Among the ASA operators advising the Vietnamese was twenty-five-year-old James T. Davis of Livingston, Tennessee. On 22 December 1961 the PRD-1 team he advised was returning to Saigon when their vehicle was hit by what, in future wars, would be termed an improvised explosive device. The ¾ ton truck veered off the road in a hail of Viet Cong lead. Davis attempted to return fire but was shot dead, along with all but one of the 10 ARVN soldiers in the group.
Tom Davis’s was the first American battle death in Vietnam—previous casualties among advisory personnel had resulted from bombings or other terrorist type actions. The 3d RRU’s compound at Saigon’s Tan Son Nhut airbase was named Davis Station in his honor. Davis Station would be the nexus of ASA’s presence in Vietnam for the duration of what would prove to be a very long war.
U.S. Involvement Increases
Nineteen sixty-two brought a noticeable increase in U.S. involvement in a growing war. Two U.S. Army transport helicopter companies had just arrived in country, to be followed shortly by the Air Force’s Project FARM GATE, a collection of piston-engine aircraft, many of WWII vintage, ostensibly to provide training to the fledgling Republic of Vietnam Air Force (VNAF) in what was still thought of as a counterinsurgency war. In January, the USAF began what would become one of the most controversial missions of the war; Operation RANCH HAND, the aerial spraying of the powerful herbicide known as Agent Orange.

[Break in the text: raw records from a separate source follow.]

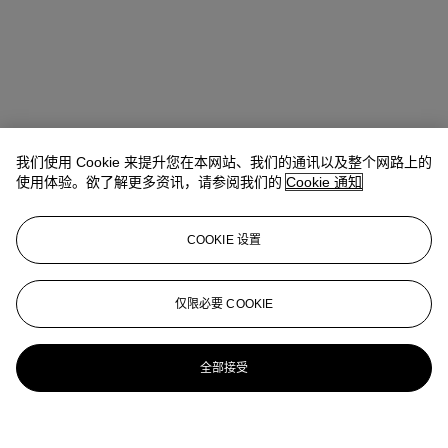
我们使用 Cookie 来提升您在本网站、我们的通讯以及整个网路上的
使用体验。欲了解更多资讯，请参阅我们的
Cookie 通知
COOKIE 设置
仅限必要 COOKIE
全部接受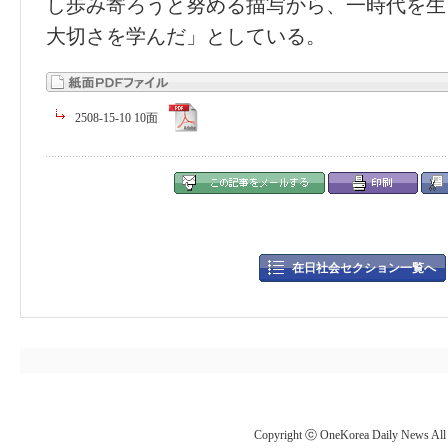
し歩み寄ろうと努める描写から、一時代を生
大切さを学んだ」としている。
2508-15-10 10面
在日社会セクション一覧へ
Copyright ⓒ OneKorea Daily News All r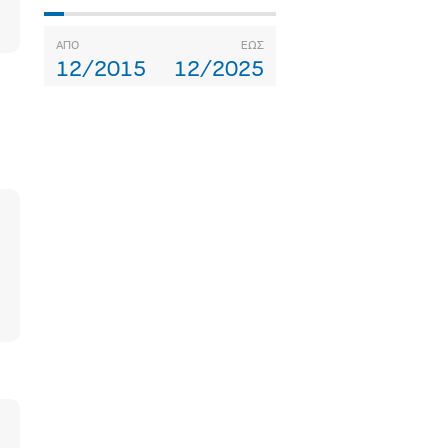
ΑΠΟ
ΕΩΣ
12/2015
12/2025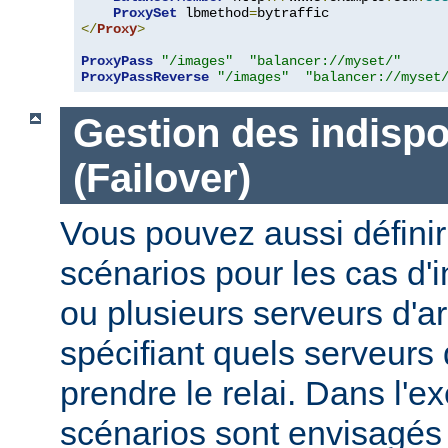
ProxySet
 lbmethod
=
</
Proxy
>
ProxyPass
"/images"
"balancer://myset/"
ProxyPassReverse
"/images"
"balancer://myset
Gestion des indispo
(Failover)
Vous pouvez aussi définir
scénarios pour les cas d'i
ou plusieurs serveurs d'ar
spécifiant quels serveurs 
prendre le relai. Dans l'e
scénarios sont envisagés 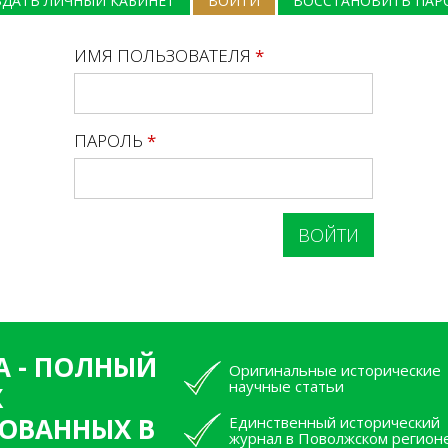
ЗДАТЬ ЛИЧНЫЙ КАБИНЕТ
ВОЙТИ
(АКТИВНАЯ ВКЛАДКА)
ВОССТАНОВИТЬ ПАР
ИМЯ ПОЛЬЗОВАТЕЛЯ
*
ПАРОЛЬ
*
А - ПОЛНЫЙ
Оригинальные исторические
научные статьи
Х
ОВАННЫХ В
Единственный исторический
журнал в Поволжском регион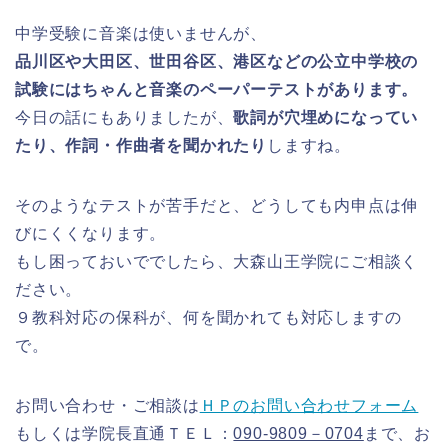
中学受験に音楽は使いませんが、
品川区や大田区、世田谷区、港区などの公立中学校の
試験にはちゃんと音楽のペーパーテストがあります。
今日の話にもありましたが、
歌詞が穴埋めになってい
たり、作詞・作曲者を聞かれたり
しますね。
そのようなテストが苦手だと、どうしても内申点は伸
びにくくなります。
もし困っておいででしたら、大森山王学院にご相談く
ださい。
９教科対応の保科が、何を聞かれても対応しますの
で。
お問い合わせ・ご相談は
ＨＰのお問い合わせフォーム
もしくは学院長直通ＴＥＬ：
090-9809－0704
まで、お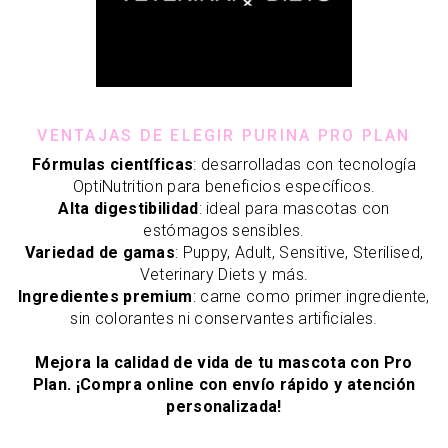
VENTAJAS DE ELEGIR PURINA PRO PLAN
Fórmulas científicas
: desarrolladas con tecnología
OptiNutrition para beneficios específicos.
Alta digestibilidad
: ideal para mascotas con
estómagos sensibles.
Variedad de gamas
: Puppy, Adult, Sensitive, Sterilised,
Veterinary Diets y más.
Ingredientes premium
: carne como primer ingrediente,
sin colorantes ni conservantes artificiales.
Mejora la calidad de vida de tu mascota con Pro
Plan. ¡Compra online con envío rápido y atención
personalizada!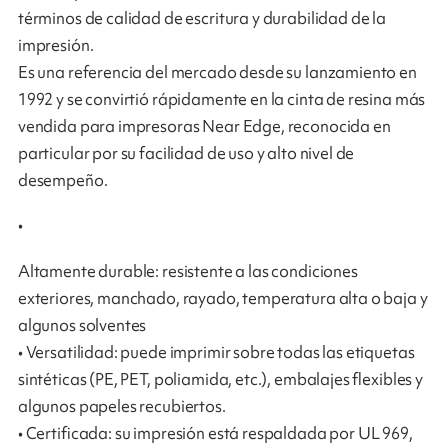
términos de calidad de escritura y durabilidad de la
impresión.
Es una referencia del mercado desde su lanzamiento en
1992 y se convirtió rápidamente en la cinta de resina más
vendida para impresoras Near Edge, reconocida en
particular por su facilidad de uso y alto nivel de
desempeño.
•
Altamente durable: resistente a las condiciones
exteriores, manchado, rayado, temperatura alta o baja y
algunos solventes
• Versatilidad: puede imprimir sobre todas las etiquetas
sintéticas (PE, PET, poliamida, etc.), embalajes flexibles y
algunos papeles recubiertos.
• Certificada: su impresión está respaldada por UL 969,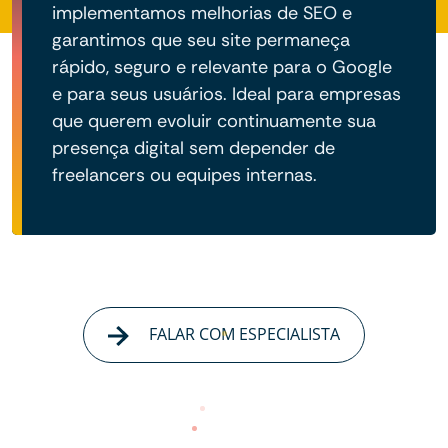
implementamos melhorias de SEO e
garantimos que seu site permaneça
rápido, seguro e relevante para o Google
e para seus usuários. Ideal para empresas
que querem evoluir continuamente sua
presença digital sem depender de
freelancers ou equipes internas.
FALAR COM ESPECIALISTA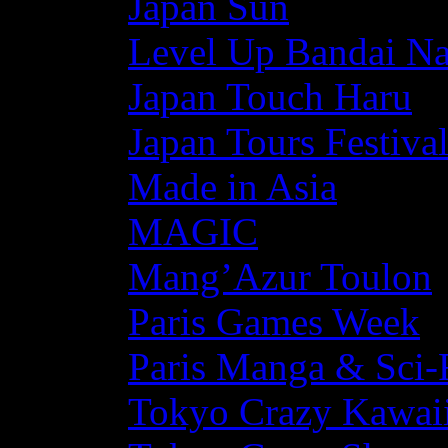
Japan Sun
Level Up Bandai N
Japan Touch Haru
Japan Tours Festiva
Made in Asia
MAGIC
Mang’Azur Toulon
Paris Games Week
Paris Manga & Sci-
Tokyo Crazy Kawaii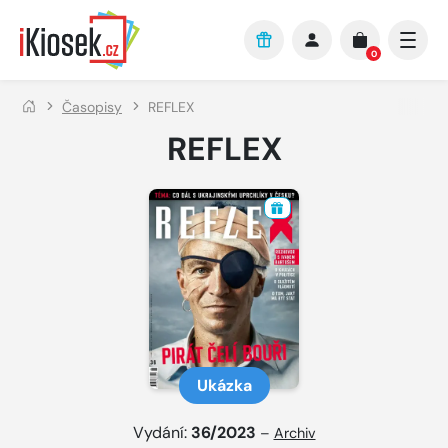
Přejít na hlavní obsah
0
Časopisy
REFLEX
REFLEX
Ukázka
Vydání:
36/2023
–
Archiv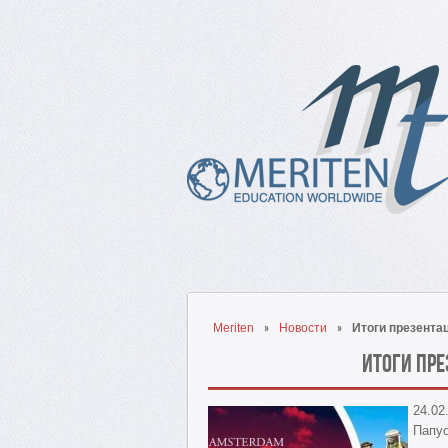
Meriten
Новости
Итоги презент
Итоги пр
24.02
Папуо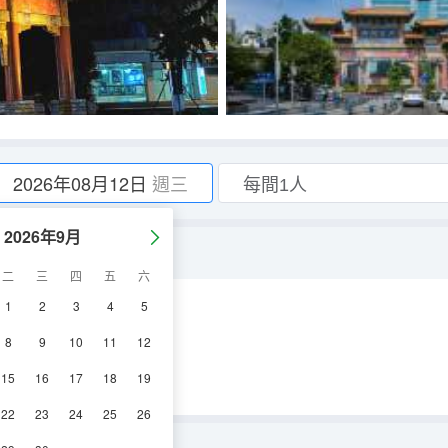
2026年08月12日
週三
2026年9月
二
三
四
五
六
1
2
3
4
5
空調
淋浴
電視機
8
9
10
11
12
15
16
17
18
19
22
23
24
25
26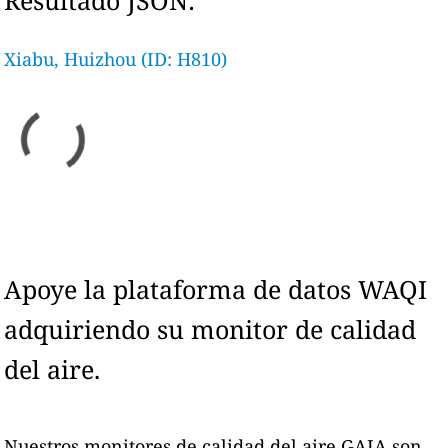
Resultado JSON:
Xiabu, Huizhou (ID: H810)
Apoye la plataforma de datos WAQI
adquiriendo su monitor de calidad
del aire.
Nuestros monitores de calidad del aire GAIA son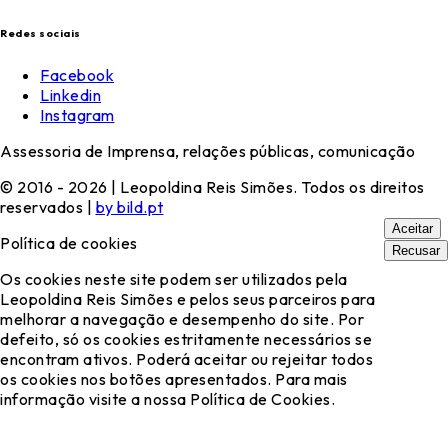
Redes sociais
Facebook
Linkedin
Instagram
Assessoria de Imprensa, relações públicas, comunicação
© 2016 - 2026 | Leopoldina Reis Simões. Todos os direitos
reservados |
by bild.pt
Aceitar
Política de cookies
Recusar
Os cookies neste site podem ser utilizados pela
Leopoldina Reis Simões e pelos seus parceiros para
melhorar a navegação e desempenho do site. Por
defeito, só os cookies estritamente necessários se
encontram ativos. Poderá aceitar ou rejeitar todos
os cookies nos botões apresentados. Para mais
informação visite a nossa Política de Cookies.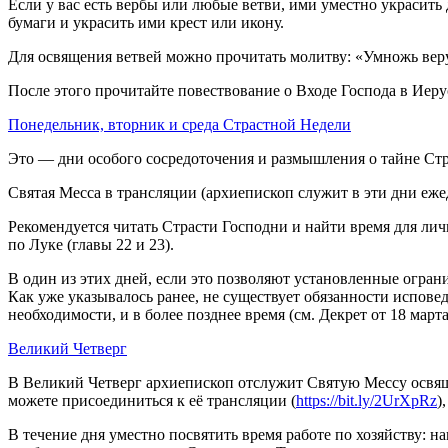
Если у вас есть вербы или любые ветви, ими уместно украсить
бумаги и украсить ими крест или икону.
Для освящения ветвей можно прочитать молитву: «Умножь веру
После этого прочитайте повествование о Входе Господа в Иеру
Понедельник, вторник и среда Страстной Недели
Это — дни особого сосредоточения и размышления о тайне Ст
Святая Месса в трансляции (архиепископ служит в эти дни еже
Рекомендуется читать Страсти Господни и найти время для лич
по Луке (главы 22 и 23).
В один из этих дней, если это позволяют установленные огран
Как уже указывалось ранее, не существует обязанности исповед
необходимости, и в более позднее время (см. Декрет от 18 март
Великий Четверг
В Великий Четверг архиепископ отслужит Святую Мессу освяще
можете присоединиться к её трансляции (
https://bit.ly/2UrXpRz
)
В течение дня уместно посвятить время работе по хозяйству: н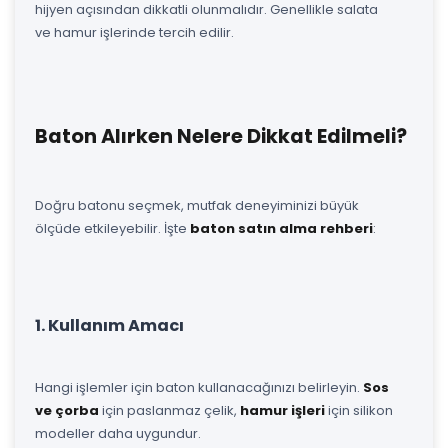
hijyen açısından dikkatli olunmalıdır. Genellikle salata
ve hamur işlerinde tercih edilir.
Baton Alırken Nelere Dikkat Edilmeli?
Doğru batonu seçmek, mutfak deneyiminizi büyük
ölçüde etkileyebilir. İşte
baton satın alma rehberi
:
1. Kullanım Amacı
Hangi işlemler için baton kullanacağınızı belirleyin.
Sos
ve çorba
için paslanmaz çelik,
hamur işleri
için silikon
modeller daha uygundur.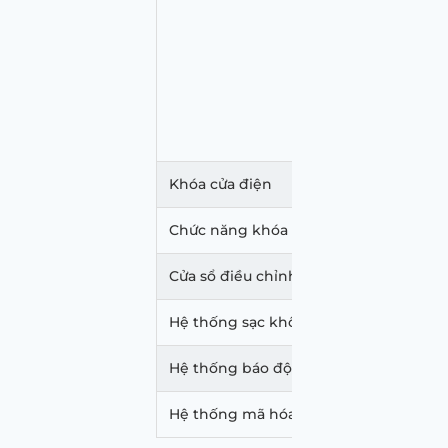
Cổng kết 
Hệ thống 
Kết nối B
Khóa cửa điện
Chức năng khóa cửa từ xa
Cửa sổ điều chỉnh điện
Hệ thống sạc không dây
Hệ thống báo động
Hệ thống mã hóa khóa động cơ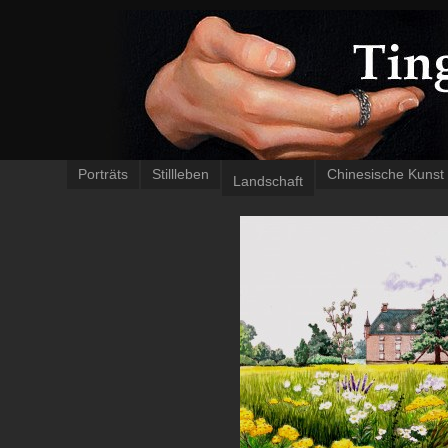
Porträts
Stillleben
Chinesische Kunst
Landschaft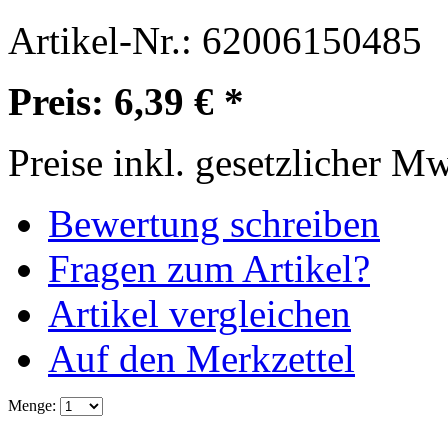
Artikel-Nr.:
62006150485
Preis: 6,39 € *
Preise inkl. gesetzlicher M
Bewertung schreiben
Fragen zum Artikel?
Artikel vergleichen
Auf den Merkzettel
Menge: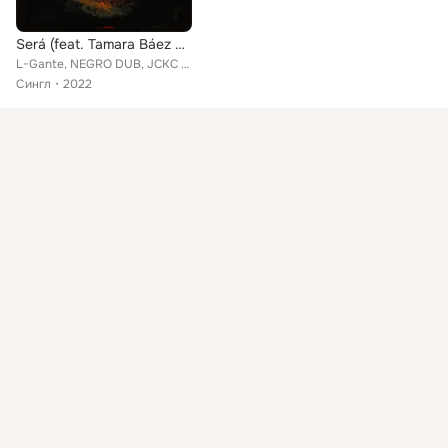
Será (feat. Tamara Báez & DT.Bilardo)
L-Gante, NEGRO DUB, JCKC feat. Tamara Báez, DT.Bilardo
Сингл
2022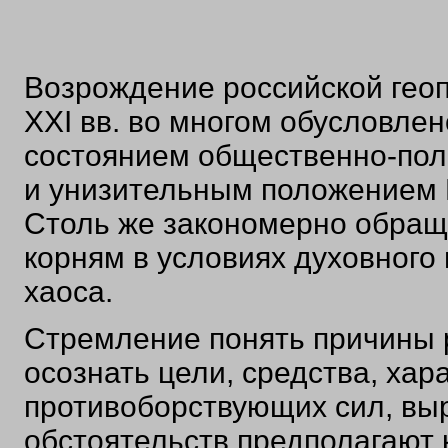
Возрождение российской гео
XXI вв. во многом обусловле
состоянием общественно-поли
и унизительным положением 
Столь же закономерно обращ
корням в условиях духовного
хаоса.
Стремление понять причины 
осознать цели, средства, ха
противоборствующих сил, выр
обстоятельств предполагают 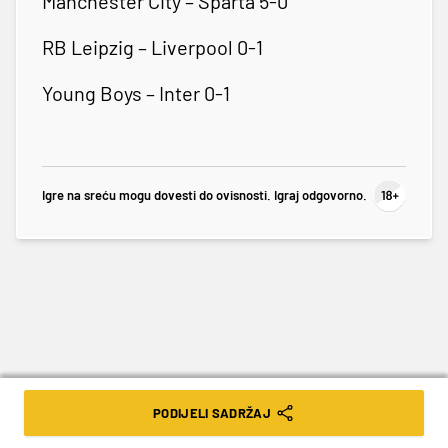
Manchester City – Sparta 5-0
RB Leipzig – Liverpool 0-1
Young Boys – Inter 0-1
Igre na sreću mogu dovesti do ovisnosti. Igraj odgovorno.
PODIJELI SADRŽAJ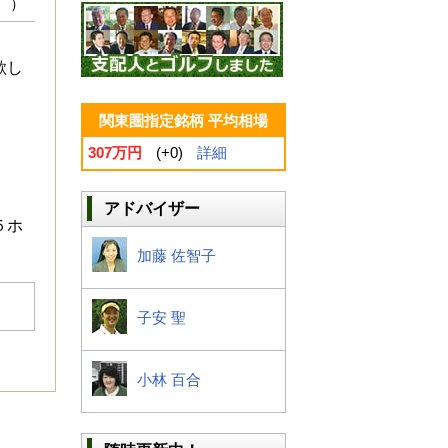
 ）
欲し
関東圏指定銘柄 平均相場
307万円
(+0)
詳細
アドバイザー
５ホ
加藤 佐智子
子安 聖
小林 百合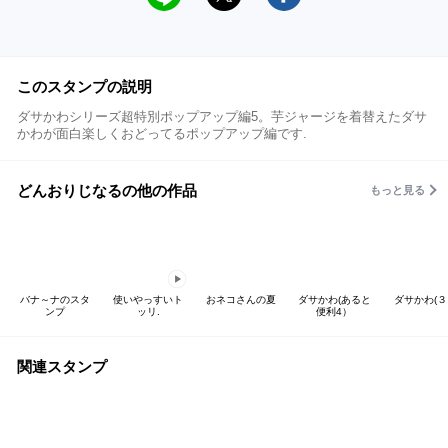
このスタンプの説明
ダサかわシリーズ超特別ポップアップ編5。芋ジャージを着替えたダサ
かわが面白楽しくおどってるポップアップ編です.
どんおりじなるの他の作品
もっと見る
バナ～ナのスタ
使いやっすいト
おネコさんの夏
ダサかわ(あると
ダサかわ(３
ンプ
ッリ.
便利4）
関連スタンプ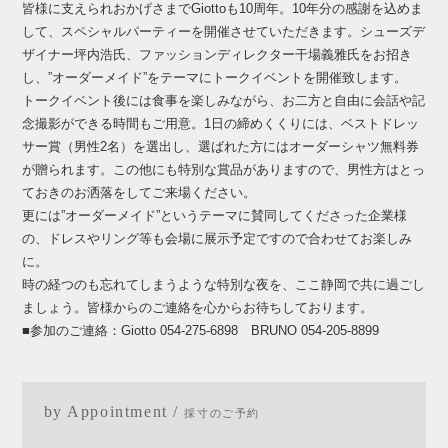
皆様に支えられおかげさまでGiottoも10周年。10年分の感謝を込めま
して、スペシャルパーティーを開催させていただきます。シューズデ
ザイナー坪内浩氏、ファッションディレクター干場義雅氏をお招き
し、”オーダーメイド”をテーマにトークイベントを開催致します。
トークイベント後には食事を楽しみながら、お二方と自由に会話や記
念撮影ができる時間もご用意。1日の締めくくりには、ベストドレッ
サー賞（男性2名）を選出し、選ばれた方にはオーダーシャツ無料券
が贈られます。この他にも特別な賞品がありますので、男性方はとっ
ておきのお洒落をしてご来場ください。
更には”オーダーメイド”というテーマに賛同してくださった企業様
の、ドレスやリング等も会場に展示予定ですので合わせてお楽しみ
に。
時の経つのも忘れてしまうような特別な夜を、ここ静岡で共に過ごし
ましょう。皆様からのご連絡を心からお待ちしております。
■参加のご連絡：Giotto 054-275-6898 BRUNO 054-205-8899
by Appointment /
採寸のご予約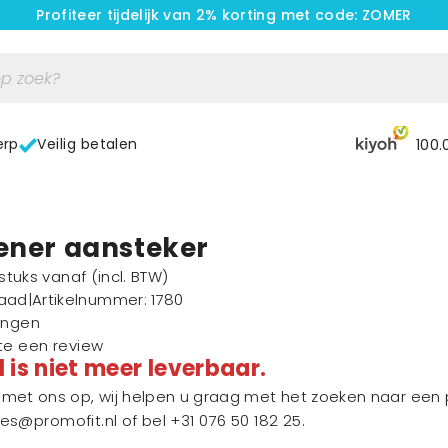
Profiteer tijdelijk van 2% korting met code: ZOMER
erp
Veilig betalen
100.
pener aansteker
1 stuks vanaf
(incl. BTW)
raad
|
Artikelnummer
: 1780
ingen
ste een review
l is niet meer leverbaar.
et ons op, wij helpen u graag met het zoeken naar een p
les@promofit.nl
of bel
+31 076 50 182 25
.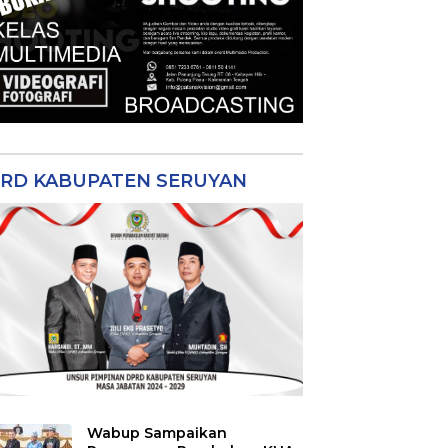
RD KABUPATEN SERUYAN
Wabup Sampaikan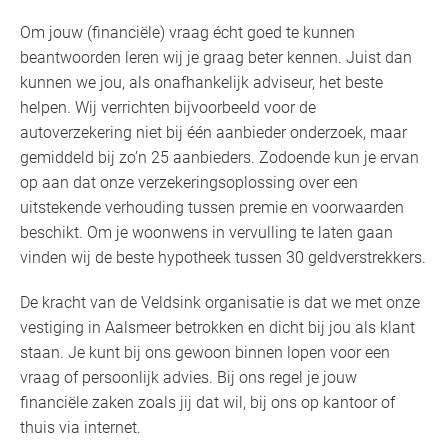
Om jouw (financiële) vraag écht goed te kunnen
beantwoorden leren wij je graag beter kennen. Juist dan
kunnen we jou, als onafhankelijk adviseur, het beste
helpen. Wij verrichten bijvoorbeeld voor de
autoverzekering niet bij één aanbieder onderzoek, maar
gemiddeld bij zo’n 25 aanbieders. Zodoende kun je ervan
op aan dat onze verzekeringsoplossing over een
uitstekende verhouding tussen premie en voorwaarden
beschikt. Om je woonwens in vervulling te laten gaan
vinden wij de beste hypotheek tussen 30 geldverstrekkers.
De kracht van de Veldsink organisatie is dat we met onze
vestiging in Aalsmeer betrokken en dicht bij jou als klant
staan. Je kunt bij ons gewoon binnen lopen voor een
vraag of persoonlijk advies. Bij ons regel je jouw
financiële zaken zoals jij dat wil, bij ons op kantoor of
thuis via internet.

In February, U.S. military activity in Vietnam was placed under a newly created entity, Military Assistance Command, Vietnam. At least in theory, MACV was a joint command, subordinate to the Commander-in-Chief, Pacific (CINCPAC) in Hawaii. In practice, MACV was Army-dominated from the start and, as time went on, orders frequently came directly from Washington, with CINCPAC often little more than another message addressee. Inter-service turf battles, a sometimes thorny relationship with the American ambassador (the nominal head of the “country team") and micro-management from Washington would plague MACV and the American effort in Vietnam until the end.